Fire Island is the most magical place on Earth for anyone that wants to be themselves, that wants to be free.
The years which make up the bulk of the project coincided with a period of greater queer visibility and social acceptance but, in New York City, they overlapped with Rudy Giuliani’s turn as the city’s mayor and subsequent attack on the city’s nightlife and sex industries. During his 1994 to 2001 run, he resurrected a Prohibition-era cabaret law which ruled that establishments would have to have a specific license if more than three punters were dancing at any one time, and also continued to push the peep shows and porn theaters out of Times Square.
Looking back, Jimenez notes that, in his wake, the queer community came together across identity distinctions, to support their clubs and bars, pushing back against the efforts to sanitize and silence their scene. “Post-Giuliani, when people realized that all these queer spaces were being closed down, people started to get together more and unite,” she recalls. “There was a big lesbian bar in New York called The Cubby Hole. At the beginning, it was very much a lesbian scene and then, after a couple of years, it started being frequented by more gay men.”

However, not all the images in the series take place in the city: some of the project’s most evocative shots take place against the waterfronts and expansive skylines of Coney Island and Fire Island, in greater New York. In particular, Jimenez has positive memories of Fire Island, a notoriously pro-LGBTQ+ vacation spot. “It’s sort of anything goes,” she adds. “It’s the most magical place on Earth for anyone that wants to be themselves, that wants to be free.” It’s here that queer city dwellers are able to get a much-needed dose of nature—a meeting of disparate worlds summed up by one particularly arresting image of a deer, stumbled onto the beach amid scantily clad sunbathers. “I was just with my ex-girlfriend and all of a sudden there was a deer, my first impulse was just to grab a camera,” she says.
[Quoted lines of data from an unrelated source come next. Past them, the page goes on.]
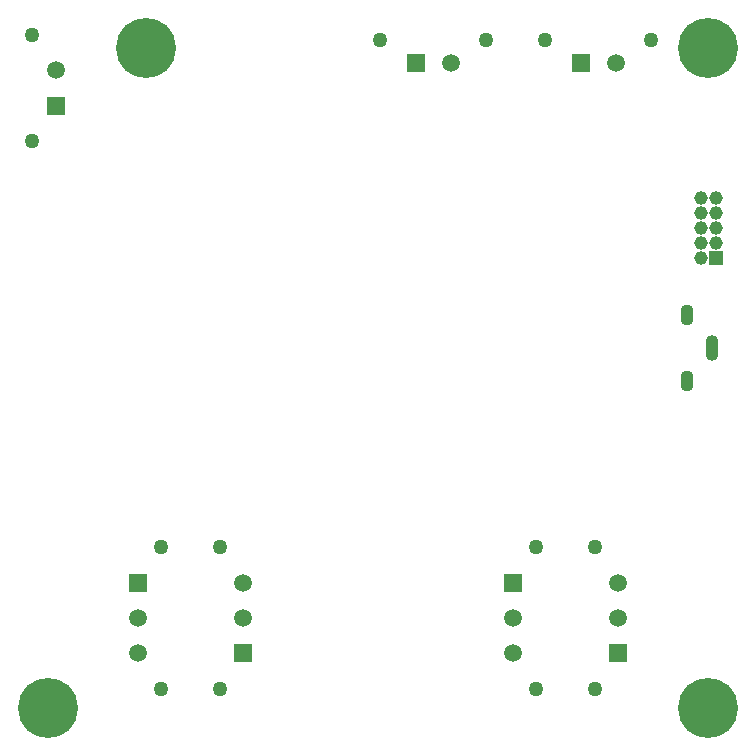
<source format=gbr>
%TF.GenerationSoftware,Altium Limited,Altium Designer,24.5.2 (23)*%
G04 Layer_Color=255*
%FSLAX45Y45*%
%MOMM*%
%TF.SameCoordinates,627A3E5C-85DC-498E-B9C8-82595492641C*%
%TF.FilePolarity,Positive*%
%TF.FileFunction,Pads,Bot*%
%TF.Part,Single*%
G01*
G75*
%TA.AperFunction,ViaPad*%
%ADD53C,5.08000*%
%TA.AperFunction,ComponentPad*%
%ADD54C,1.52000*%
%ADD55C,1.27000*%
%ADD56R,1.52000X1.52000*%
%ADD57R,1.15800X1.15800*%
%ADD58C,1.15800*%
%ADD59R,1.52000X1.52000*%
%ADD60O,1.10000X2.20000*%
%ADD61O,1.10000X1.80000*%
D53*
X1206500Y5969000D02*
D03*
X5969000D02*
D03*
Y381000D02*
D03*
X381000D02*
D03*
D54*
X2032000Y1443000D02*
D03*
Y1143000D02*
D03*
X444500Y5778500D02*
D03*
X5189500Y5842000D02*
D03*
X3792500D02*
D03*
X1143000Y1143000D02*
D03*
Y843000D02*
D03*
X4318000Y1143000D02*
D03*
Y843000D02*
D03*
X5207000Y1143000D02*
D03*
Y1443000D02*
D03*
D55*
X1836000Y1743000D02*
D03*
Y543000D02*
D03*
X248500Y5178500D02*
D03*
Y6078500D02*
D03*
X4589500Y6038000D02*
D03*
X5489500Y6038000D02*
D03*
X3192500Y6038000D02*
D03*
X4092500D02*
D03*
X1339000Y1743000D02*
D03*
Y543000D02*
D03*
X4514000Y1743000D02*
D03*
Y543000D02*
D03*
X5011000Y543000D02*
D03*
Y1743000D02*
D03*
D56*
X2032000Y843000D02*
D03*
X444500Y5478500D02*
D03*
X1143000Y1443000D02*
D03*
X4318000D02*
D03*
X5207000Y843000D02*
D03*
D57*
X6032500Y4191000D02*
D03*
D58*
Y4318000D02*
D03*
Y4572000D02*
D03*
X6032500Y4699000D02*
D03*
X5905501Y4191000D02*
D03*
X5905500Y4318001D02*
D03*
X5905500Y4445000D02*
D03*
X5905500Y4572000D02*
D03*
Y4699000D02*
D03*
X6032500Y4445000D02*
D03*
D59*
X4889500Y5842000D02*
D03*
X3492500D02*
D03*
D60*
X6006600Y3429000D02*
D03*
D61*
X5791600Y3709000D02*
D03*
Y3149000D02*
D03*
%TF.MD5,9d5fc499229795fb41a8d540c91060b2*%
M02*

</source>
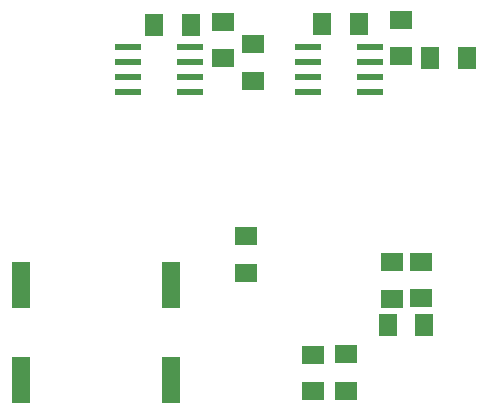
<source format=gtp>
G04 MADE WITH FRITZING*
G04 WWW.FRITZING.ORG*
G04 DOUBLE SIDED*
G04 HOLES PLATED*
G04 CONTOUR ON CENTER OF CONTOUR VECTOR*
%ASAXBY*%
%FSLAX23Y23*%
%MOIN*%
%OFA0B0*%
%SFA1.0B1.0*%
%ADD10R,0.087000X0.024000*%
%ADD11R,0.062992X0.157480*%
%ADD12R,0.074803X0.062992*%
%ADD13R,0.062992X0.074803*%
%ADD14R,0.001000X0.001000*%
%LNPASTEMASK1*%
G90*
G70*
G54D10*
X740Y1200D03*
X740Y1150D03*
X740Y1100D03*
X740Y1050D03*
X946Y1050D03*
X946Y1100D03*
X946Y1150D03*
X946Y1200D03*
X1340Y1200D03*
X1340Y1150D03*
X1340Y1100D03*
X1340Y1050D03*
X1546Y1050D03*
X1546Y1100D03*
X1546Y1150D03*
X1546Y1200D03*
G54D11*
X383Y407D03*
X383Y92D03*
G54D12*
X1134Y447D03*
X1134Y569D03*
G54D11*
X883Y407D03*
X883Y92D03*
G54D12*
X1357Y175D03*
X1357Y53D03*
X1465Y177D03*
X1465Y55D03*
X1621Y362D03*
X1621Y485D03*
X1717Y485D03*
X1717Y363D03*
G54D13*
X1746Y1164D03*
X1868Y1164D03*
G54D12*
X1651Y1170D03*
X1651Y1292D03*
X1156Y1209D03*
X1156Y1087D03*
X1056Y1163D03*
X1056Y1285D03*
G54D13*
X1727Y274D03*
X1605Y274D03*
X1509Y1276D03*
X1387Y1276D03*
X949Y1275D03*
X827Y1275D03*
G54D14*
D02*
G04 End of PasteMask1*
M02*
</source>
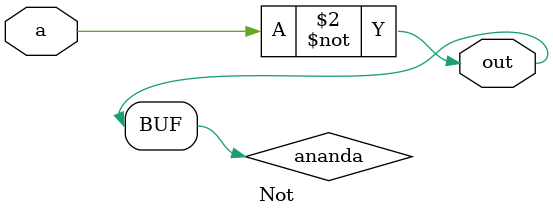
<source format=v>
module Not (
    input wire a,
    output wire out

);

wire ananda;

assign ananda = ~(a & a);
assign out  = ananda;
    
endmodule
</source>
The uncanny nature of this image echoes the dream-like quality of some of the more surreal photos included in the project, as well as the shots which seem to capture the post-night-out delirium of an after party or of walking home while commuters head to their day jobs. It’s a texture which adds a depth and whimsy, and is something which she attributes to her artistic influences. “I think the dreaminess comes from some of the work that inspires me—photographers like Corinne Day. There’s a lot of fashion sensibility injected into some of the images because I've done a lot of fashion work,” she says. “Other inspirations are photographers like Wolfgang Tillmans, Juergen Teller and Nan Goldin.”
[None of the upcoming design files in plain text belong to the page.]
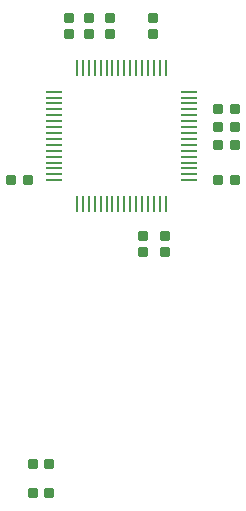
<source format=gtp>
G04*
G04 #@! TF.GenerationSoftware,Altium Limited,Altium Designer,23.3.1 (30)*
G04*
G04 Layer_Color=8421504*
%FSLAX44Y44*%
%MOMM*%
G71*
G04*
G04 #@! TF.SameCoordinates,ECDC02AA-1032-42BF-8C78-3195C1E34F5D*
G04*
G04*
G04 #@! TF.FilePolarity,Positive*
G04*
G01*
G75*
G04:AMPARAMS|DCode=14|XSize=0.85mm|YSize=0.85mm|CornerRadius=0.2125mm|HoleSize=0mm|Usage=FLASHONLY|Rotation=90.000|XOffset=0mm|YOffset=0mm|HoleType=Round|Shape=RoundedRectangle|*
%AMROUNDEDRECTD14*
21,1,0.8500,0.4250,0,0,90.0*
21,1,0.4250,0.8500,0,0,90.0*
1,1,0.4250,0.2125,0.2125*
1,1,0.4250,0.2125,-0.2125*
1,1,0.4250,-0.2125,-0.2125*
1,1,0.4250,-0.2125,0.2125*
%
%ADD14ROUNDEDRECTD14*%
G04:AMPARAMS|DCode=15|XSize=0.85mm|YSize=0.85mm|CornerRadius=0.2125mm|HoleSize=0mm|Usage=FLASHONLY|Rotation=0.000|XOffset=0mm|YOffset=0mm|HoleType=Round|Shape=RoundedRectangle|*
%AMROUNDEDRECTD15*
21,1,0.8500,0.4250,0,0,0.0*
21,1,0.4250,0.8500,0,0,0.0*
1,1,0.4250,0.2125,-0.2125*
1,1,0.4250,-0.2125,-0.2125*
1,1,0.4250,-0.2125,0.2125*
1,1,0.4250,0.2125,0.2125*
%
%ADD15ROUNDEDRECTD15*%
%ADD16O,1.4500X0.2500*%
%ADD17O,0.2500X1.4500*%
D14*
X279000Y515000D02*
D03*
X265000D02*
D03*
X108000Y190000D02*
D03*
X122000D02*
D03*
Y215000D02*
D03*
X108000D02*
D03*
X265000Y455000D02*
D03*
X279000D02*
D03*
X90000D02*
D03*
X104000D02*
D03*
X279000Y485000D02*
D03*
X265000D02*
D03*
Y500000D02*
D03*
X279000D02*
D03*
D15*
X156000Y592669D02*
D03*
Y578669D02*
D03*
X220000Y394000D02*
D03*
Y408000D02*
D03*
X210000Y592669D02*
D03*
Y578669D02*
D03*
X139000Y592669D02*
D03*
Y578669D02*
D03*
X173125D02*
D03*
Y592669D02*
D03*
X201000Y408000D02*
D03*
Y394000D02*
D03*
D16*
X240250Y455000D02*
D03*
Y460000D02*
D03*
Y465000D02*
D03*
Y470000D02*
D03*
Y475000D02*
D03*
Y480000D02*
D03*
Y485000D02*
D03*
Y490000D02*
D03*
Y495000D02*
D03*
Y500000D02*
D03*
Y505000D02*
D03*
Y510000D02*
D03*
Y515000D02*
D03*
Y520000D02*
D03*
Y525000D02*
D03*
Y530000D02*
D03*
X125750D02*
D03*
Y525000D02*
D03*
Y520000D02*
D03*
Y515000D02*
D03*
Y510000D02*
D03*
Y505000D02*
D03*
Y500000D02*
D03*
Y495000D02*
D03*
Y490000D02*
D03*
Y485000D02*
D03*
Y480000D02*
D03*
Y475000D02*
D03*
Y470000D02*
D03*
Y465000D02*
D03*
Y460000D02*
D03*
Y455000D02*
D03*
D17*
X220500Y549750D02*
D03*
X215500D02*
D03*
X210500D02*
D03*
X205500D02*
D03*
X200500D02*
D03*
X195500D02*
D03*
X190500D02*
D03*
X185500D02*
D03*
X180500D02*
D03*
X175500D02*
D03*
X170500D02*
D03*
X165500D02*
D03*
X160500D02*
D03*
X155500D02*
D03*
X150500D02*
D03*
X145500D02*
D03*
Y435250D02*
D03*
X150500D02*
D03*
X155500D02*
D03*
X160500D02*
D03*
X165500D02*
D03*
X170500D02*
D03*
X175500D02*
D03*
X180500D02*
D03*
X185500D02*
D03*
X190500D02*
D03*
X195500D02*
D03*
X200500D02*
D03*
X205500D02*
D03*
X210500D02*
D03*
X215500D02*
D03*
X220500D02*
D03*
M02*

</source>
Ultimately, Jimenez feels like the images in “Disco Pussy Syndrome” shouldn’t just feel like a febrile dream or a rosy-hued look back to years gone by. Instead, she hopes that this candid look to a recent past—one filled with equal parts hedonism and solidarity—can help inspire a new generation of queer people growing up during the cultural regression of Trump’s America. “It’s not like I wanted it to be nostalgic, I didn’t want to relive these moments,” she says. “With everything that’s happening now, I want people to remember not just that queer people are marginalized, but the good times—the night times with our friends and chosen families who we celebrated with. I think that’s really important to remember and hold onto.”